Four years ago, the 24-year-old vocalist was runner-up in the prestigious Thelonius Monk competition, signed a contract with N-Coded Music and began appearing on late-night television with David Letterman and others.

Carpers came out of the woodwork, claiming she was an imitator who sings too close to the melody. But Monheit has taken her detractors in stride even as she continues to mature and carve out her own musical territory.

"I've been singing as long as I have been talking," said the soft-spoken vocalist from her home in New York. "It was intense growing up in my house. Jazz was the first music I heard. It was the first music I sang."

Monheit grew up on Long Island, the child of musical parents who encouraged her to pursue music. In high school, she played E-flat clarinet and piano and sang. She was involved in theater, and starred in many of the school's plays.

"I really love musical theater," she said. "Jazz and theater were always the two choices for me."

After high school, she enrolled in the prestigious Manhattan School of Music, where she studied voice. When she wasn't studying, she sang for weddings and parties and worked the cabaret scene.

While at Manhattan School of Music, she studied with Peter Eldridge, an original founding member of the New York Voices.

"Before I studied with Peter, I sang with an attitude of constantly providing everything I knew, so I was being overly technical and ignoring the lyric in favor of the harmonies," she said. "Peter stressed paring it down and making musical choices in light of what the lyric was saying. I'm a much better singer because of him -- in terms of making a song mean something."

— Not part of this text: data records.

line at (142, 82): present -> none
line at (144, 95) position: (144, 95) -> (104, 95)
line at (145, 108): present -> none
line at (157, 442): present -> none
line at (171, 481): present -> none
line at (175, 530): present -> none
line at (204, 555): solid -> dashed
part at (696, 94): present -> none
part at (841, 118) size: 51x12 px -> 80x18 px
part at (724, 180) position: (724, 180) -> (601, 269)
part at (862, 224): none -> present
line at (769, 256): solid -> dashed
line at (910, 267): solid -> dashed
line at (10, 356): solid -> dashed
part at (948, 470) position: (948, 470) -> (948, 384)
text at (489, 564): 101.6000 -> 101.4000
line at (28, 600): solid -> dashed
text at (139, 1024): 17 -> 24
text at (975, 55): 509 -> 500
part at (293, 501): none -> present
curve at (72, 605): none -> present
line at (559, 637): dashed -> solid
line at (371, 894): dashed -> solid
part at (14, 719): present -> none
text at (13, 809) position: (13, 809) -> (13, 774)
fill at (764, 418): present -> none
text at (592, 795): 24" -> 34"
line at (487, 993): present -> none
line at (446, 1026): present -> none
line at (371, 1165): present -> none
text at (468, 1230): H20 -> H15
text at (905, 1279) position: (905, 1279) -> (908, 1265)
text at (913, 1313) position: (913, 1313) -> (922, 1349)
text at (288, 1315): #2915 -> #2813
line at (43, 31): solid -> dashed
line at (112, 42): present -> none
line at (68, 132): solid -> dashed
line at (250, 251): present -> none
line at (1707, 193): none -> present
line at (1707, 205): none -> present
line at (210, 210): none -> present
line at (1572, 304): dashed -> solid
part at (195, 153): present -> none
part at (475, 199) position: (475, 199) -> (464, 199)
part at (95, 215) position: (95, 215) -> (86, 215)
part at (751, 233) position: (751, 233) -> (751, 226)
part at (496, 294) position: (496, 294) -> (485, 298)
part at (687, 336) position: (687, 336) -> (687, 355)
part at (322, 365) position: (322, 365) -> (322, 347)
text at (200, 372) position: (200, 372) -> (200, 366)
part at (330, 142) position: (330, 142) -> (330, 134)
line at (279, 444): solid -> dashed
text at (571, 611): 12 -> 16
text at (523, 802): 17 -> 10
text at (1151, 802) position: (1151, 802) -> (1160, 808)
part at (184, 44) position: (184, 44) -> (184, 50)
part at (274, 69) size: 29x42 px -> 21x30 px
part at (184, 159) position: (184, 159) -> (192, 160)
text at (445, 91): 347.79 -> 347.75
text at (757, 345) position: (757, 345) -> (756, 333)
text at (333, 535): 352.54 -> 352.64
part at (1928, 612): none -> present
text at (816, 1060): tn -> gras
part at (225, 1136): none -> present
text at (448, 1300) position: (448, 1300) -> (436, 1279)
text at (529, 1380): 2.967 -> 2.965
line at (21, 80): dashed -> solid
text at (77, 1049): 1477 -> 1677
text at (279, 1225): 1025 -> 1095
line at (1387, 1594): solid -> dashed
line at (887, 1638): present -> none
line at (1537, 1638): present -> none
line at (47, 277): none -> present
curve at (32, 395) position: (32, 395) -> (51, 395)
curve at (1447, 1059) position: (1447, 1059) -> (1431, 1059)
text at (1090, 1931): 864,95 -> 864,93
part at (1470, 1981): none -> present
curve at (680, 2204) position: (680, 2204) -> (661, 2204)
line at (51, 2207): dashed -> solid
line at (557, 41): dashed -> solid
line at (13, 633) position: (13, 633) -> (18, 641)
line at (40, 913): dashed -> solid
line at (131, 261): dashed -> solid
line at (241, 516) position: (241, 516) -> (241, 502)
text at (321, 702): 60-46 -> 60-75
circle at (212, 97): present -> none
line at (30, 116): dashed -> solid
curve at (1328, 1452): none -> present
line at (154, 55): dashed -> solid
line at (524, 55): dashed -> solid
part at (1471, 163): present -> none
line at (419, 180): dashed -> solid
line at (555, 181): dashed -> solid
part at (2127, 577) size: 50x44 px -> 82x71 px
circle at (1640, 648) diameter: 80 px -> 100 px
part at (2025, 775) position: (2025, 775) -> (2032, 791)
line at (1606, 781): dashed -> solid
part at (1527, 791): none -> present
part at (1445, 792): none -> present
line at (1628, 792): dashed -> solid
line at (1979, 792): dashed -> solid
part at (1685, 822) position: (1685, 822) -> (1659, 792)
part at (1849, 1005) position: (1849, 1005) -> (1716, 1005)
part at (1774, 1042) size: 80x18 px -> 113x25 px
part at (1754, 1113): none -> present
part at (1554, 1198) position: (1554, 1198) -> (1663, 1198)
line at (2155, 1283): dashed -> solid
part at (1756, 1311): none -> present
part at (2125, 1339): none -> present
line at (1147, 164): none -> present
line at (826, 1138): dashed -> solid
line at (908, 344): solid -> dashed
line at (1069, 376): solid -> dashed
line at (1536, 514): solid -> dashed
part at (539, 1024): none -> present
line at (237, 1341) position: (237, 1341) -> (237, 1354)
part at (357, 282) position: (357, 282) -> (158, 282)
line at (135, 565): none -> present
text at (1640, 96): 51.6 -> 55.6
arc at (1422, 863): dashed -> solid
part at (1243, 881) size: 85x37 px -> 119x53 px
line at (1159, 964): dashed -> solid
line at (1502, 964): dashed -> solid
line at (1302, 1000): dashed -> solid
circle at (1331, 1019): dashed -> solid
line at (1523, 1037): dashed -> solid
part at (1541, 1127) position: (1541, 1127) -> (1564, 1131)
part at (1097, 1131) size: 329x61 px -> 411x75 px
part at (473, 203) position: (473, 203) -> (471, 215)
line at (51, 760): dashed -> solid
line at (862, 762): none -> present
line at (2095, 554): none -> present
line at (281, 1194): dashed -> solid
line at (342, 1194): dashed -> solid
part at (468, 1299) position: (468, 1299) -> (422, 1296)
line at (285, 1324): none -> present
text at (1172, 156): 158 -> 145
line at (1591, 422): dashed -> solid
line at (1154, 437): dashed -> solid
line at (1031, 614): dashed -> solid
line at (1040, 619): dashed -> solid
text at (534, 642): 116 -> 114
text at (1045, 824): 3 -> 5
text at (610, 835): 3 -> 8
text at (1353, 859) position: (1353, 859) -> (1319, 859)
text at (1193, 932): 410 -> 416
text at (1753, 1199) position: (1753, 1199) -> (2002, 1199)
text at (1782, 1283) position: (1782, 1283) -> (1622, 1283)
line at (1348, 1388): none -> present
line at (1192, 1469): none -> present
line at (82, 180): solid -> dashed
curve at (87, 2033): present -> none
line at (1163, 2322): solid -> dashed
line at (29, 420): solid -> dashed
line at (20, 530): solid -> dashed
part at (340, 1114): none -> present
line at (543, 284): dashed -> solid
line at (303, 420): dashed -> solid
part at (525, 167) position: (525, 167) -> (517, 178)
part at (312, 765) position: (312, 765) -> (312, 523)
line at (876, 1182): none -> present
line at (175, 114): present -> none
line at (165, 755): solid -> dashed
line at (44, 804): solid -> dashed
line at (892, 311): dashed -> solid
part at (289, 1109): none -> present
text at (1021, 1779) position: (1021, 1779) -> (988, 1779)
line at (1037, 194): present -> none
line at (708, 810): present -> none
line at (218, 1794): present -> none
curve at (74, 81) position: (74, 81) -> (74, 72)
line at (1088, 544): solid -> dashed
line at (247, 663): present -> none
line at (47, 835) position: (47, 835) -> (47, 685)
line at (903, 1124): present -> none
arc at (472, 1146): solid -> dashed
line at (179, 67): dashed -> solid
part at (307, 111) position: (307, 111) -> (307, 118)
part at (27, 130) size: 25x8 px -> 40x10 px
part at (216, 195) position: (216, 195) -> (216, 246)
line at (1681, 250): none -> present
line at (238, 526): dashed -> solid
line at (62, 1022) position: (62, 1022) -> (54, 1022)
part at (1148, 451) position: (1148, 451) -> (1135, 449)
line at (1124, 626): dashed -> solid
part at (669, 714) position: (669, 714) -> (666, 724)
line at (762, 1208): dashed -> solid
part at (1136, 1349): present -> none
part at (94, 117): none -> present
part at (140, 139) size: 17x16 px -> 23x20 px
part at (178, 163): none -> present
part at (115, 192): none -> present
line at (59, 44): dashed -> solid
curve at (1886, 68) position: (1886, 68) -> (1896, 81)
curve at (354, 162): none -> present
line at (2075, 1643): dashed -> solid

While in college, Monheit met her husband, Rick Montalbano, who is the drummer in her band. By the late '90s she was signed by the record label N-Coded and released the critically acclaimed "Never Never Land," which was followed by "Come Dream With Me."

Monheit embraces her songs with a sultry, youthful enthusiasm -- not unlike her idol, Ella Fitzgerald -- and over time has gained assertiveness.

"I have a better idea of what I want in my music and I am less afraid to speak up about it," she said.